Can you get into a car with a friend?

Heneghan says: “I got into a car with a person on Saturday. I’m also an urgent care GP, he had to drive me around. The important point here is that we’ve come through an era where, if you’re ill, you take a paracetamol and carry on. That has to end. The important alertness is that if you feel unwell, you have to take it seriously and get yourself a test.”

Collins gives something close to a definitive answer on this, and all things: “What people should focus on is not: ‘Can I do this specific thing?’ It’s: ‘What am I doing here that is genuinely beneficial or genuinely necessary?’ Lockdown is driving us all a little bit crazy and it affects some people’s mental health in really serious ways.” It’s really not as simple as: “Responsible people stay locked down for ever” and very few rules are absolute. “You have to ask yourself, honestly, whether you’re doing everything you can to protect yourself and protect others.”

What about if you’re commuting by bike for the first time?

Oh, hello fresh minefield. Alan Redman is an organisational psychologist at Birkbeck, University of London, with a sideline in the psychology of commuter cycling. His top manners tips are: “One, wave/smile at other riders. Always. Two, don’t shout at drivers or pedestrians. Three, don’t overtake and then immediately slow down.” More broadly, he says, there is too much focus on commuting being terrifying – it is at the start, but people overcome that fairly fast and afterwards get a huge sense of zeal from their sense of legitimacy on the road and their feeling of having sailed over the fear barrier. 
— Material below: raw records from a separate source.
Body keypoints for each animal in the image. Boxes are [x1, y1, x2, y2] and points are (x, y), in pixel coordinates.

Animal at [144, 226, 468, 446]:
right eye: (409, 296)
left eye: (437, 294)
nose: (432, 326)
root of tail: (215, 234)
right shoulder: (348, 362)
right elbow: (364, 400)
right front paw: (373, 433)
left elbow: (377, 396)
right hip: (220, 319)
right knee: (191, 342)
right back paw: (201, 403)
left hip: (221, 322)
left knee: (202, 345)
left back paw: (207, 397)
Is it safe to start dating? How far can you go?

As it is allowed for two people to meet, there is no reason you can’t go out on a date, so long as you can cope with pubs not being open. Given the two-metre distance, however, you probably can’t do much else. There is a hilarious legal loophole, here – as of this week it is illegal for two people from different households to meet indoors and have sex. The rules around outdoor gatherings, however, are guidance not law, so in theory you could breach your two-metre rule and have sex in the garden without getting arrested. So long as you weren’t overlooked, which would of course breach another law. And so long as there were six of you. No, wait … 

Who can I hug?

You can continue to hug members of your own household. You can definitely hug any of the six people you have just had outdoor sex with, in for a penny etc (joke! This is a joke). People I’ve been extremely tempted to hug include those who have definitely had the virus already, with the antibody test to prove it, and those who are at the end of their lives and claim not to care whether they get it or not. The expert advice remains: do not hug any of these people.